- [Records to use]
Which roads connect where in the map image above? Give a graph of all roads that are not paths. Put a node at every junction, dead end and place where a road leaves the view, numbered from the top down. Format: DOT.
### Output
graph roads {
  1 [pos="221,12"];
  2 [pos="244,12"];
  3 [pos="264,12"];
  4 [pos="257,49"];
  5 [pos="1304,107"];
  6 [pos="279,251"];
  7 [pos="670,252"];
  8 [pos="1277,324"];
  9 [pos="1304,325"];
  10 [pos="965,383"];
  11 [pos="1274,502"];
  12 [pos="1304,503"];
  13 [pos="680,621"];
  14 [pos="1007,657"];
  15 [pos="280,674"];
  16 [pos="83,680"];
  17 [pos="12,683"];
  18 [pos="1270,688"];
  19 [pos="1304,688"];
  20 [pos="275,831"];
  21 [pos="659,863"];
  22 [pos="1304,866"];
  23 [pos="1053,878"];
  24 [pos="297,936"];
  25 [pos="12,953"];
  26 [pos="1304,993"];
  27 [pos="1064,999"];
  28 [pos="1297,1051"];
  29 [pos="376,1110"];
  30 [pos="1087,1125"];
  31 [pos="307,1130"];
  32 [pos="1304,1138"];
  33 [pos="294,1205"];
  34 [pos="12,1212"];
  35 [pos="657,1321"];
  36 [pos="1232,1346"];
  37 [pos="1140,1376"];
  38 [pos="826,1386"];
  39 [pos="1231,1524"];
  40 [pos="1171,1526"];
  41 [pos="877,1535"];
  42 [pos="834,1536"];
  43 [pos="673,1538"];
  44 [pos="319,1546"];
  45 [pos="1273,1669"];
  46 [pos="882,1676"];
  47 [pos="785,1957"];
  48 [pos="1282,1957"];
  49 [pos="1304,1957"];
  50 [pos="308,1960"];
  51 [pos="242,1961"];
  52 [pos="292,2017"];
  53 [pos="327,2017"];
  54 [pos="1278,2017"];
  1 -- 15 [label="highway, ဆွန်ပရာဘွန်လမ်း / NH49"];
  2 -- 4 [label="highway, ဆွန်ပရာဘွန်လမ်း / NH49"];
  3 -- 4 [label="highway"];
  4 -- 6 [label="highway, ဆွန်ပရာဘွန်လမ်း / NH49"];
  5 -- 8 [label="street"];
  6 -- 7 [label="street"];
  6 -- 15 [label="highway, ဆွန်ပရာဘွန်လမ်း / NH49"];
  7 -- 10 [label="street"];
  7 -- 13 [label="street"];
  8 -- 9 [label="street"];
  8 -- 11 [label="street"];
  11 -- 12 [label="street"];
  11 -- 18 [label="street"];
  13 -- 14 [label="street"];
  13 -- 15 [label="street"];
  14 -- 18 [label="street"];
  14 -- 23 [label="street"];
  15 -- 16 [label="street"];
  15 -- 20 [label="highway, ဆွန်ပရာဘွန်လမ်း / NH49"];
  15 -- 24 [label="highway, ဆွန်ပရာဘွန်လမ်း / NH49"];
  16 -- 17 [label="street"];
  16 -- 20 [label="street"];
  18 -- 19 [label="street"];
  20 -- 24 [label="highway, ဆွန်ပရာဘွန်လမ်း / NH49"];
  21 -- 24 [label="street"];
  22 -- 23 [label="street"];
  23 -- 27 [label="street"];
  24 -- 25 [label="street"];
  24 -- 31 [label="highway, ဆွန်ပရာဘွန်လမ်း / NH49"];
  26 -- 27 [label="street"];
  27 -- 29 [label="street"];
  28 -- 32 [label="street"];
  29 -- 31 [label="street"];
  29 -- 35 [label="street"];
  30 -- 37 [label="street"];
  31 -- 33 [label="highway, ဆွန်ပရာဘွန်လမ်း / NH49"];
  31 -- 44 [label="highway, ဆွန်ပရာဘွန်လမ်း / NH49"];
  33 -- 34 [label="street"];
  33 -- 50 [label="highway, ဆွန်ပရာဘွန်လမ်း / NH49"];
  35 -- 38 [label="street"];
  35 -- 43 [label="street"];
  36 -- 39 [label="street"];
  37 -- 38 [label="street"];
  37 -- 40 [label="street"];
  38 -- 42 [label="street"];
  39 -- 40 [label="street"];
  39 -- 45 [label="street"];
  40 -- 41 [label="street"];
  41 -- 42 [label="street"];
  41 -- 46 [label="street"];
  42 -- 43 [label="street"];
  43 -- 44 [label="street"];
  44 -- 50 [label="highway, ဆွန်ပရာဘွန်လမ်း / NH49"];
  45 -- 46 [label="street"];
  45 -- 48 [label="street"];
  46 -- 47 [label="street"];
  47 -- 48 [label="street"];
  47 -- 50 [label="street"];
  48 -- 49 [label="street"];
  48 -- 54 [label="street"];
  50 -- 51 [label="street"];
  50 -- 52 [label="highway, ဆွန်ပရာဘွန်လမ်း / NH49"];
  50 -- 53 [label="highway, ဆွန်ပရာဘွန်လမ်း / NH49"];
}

- [What is expected]
Across the data above, count every line with "graph" in it and write only the total.

- [Exercise answer]
2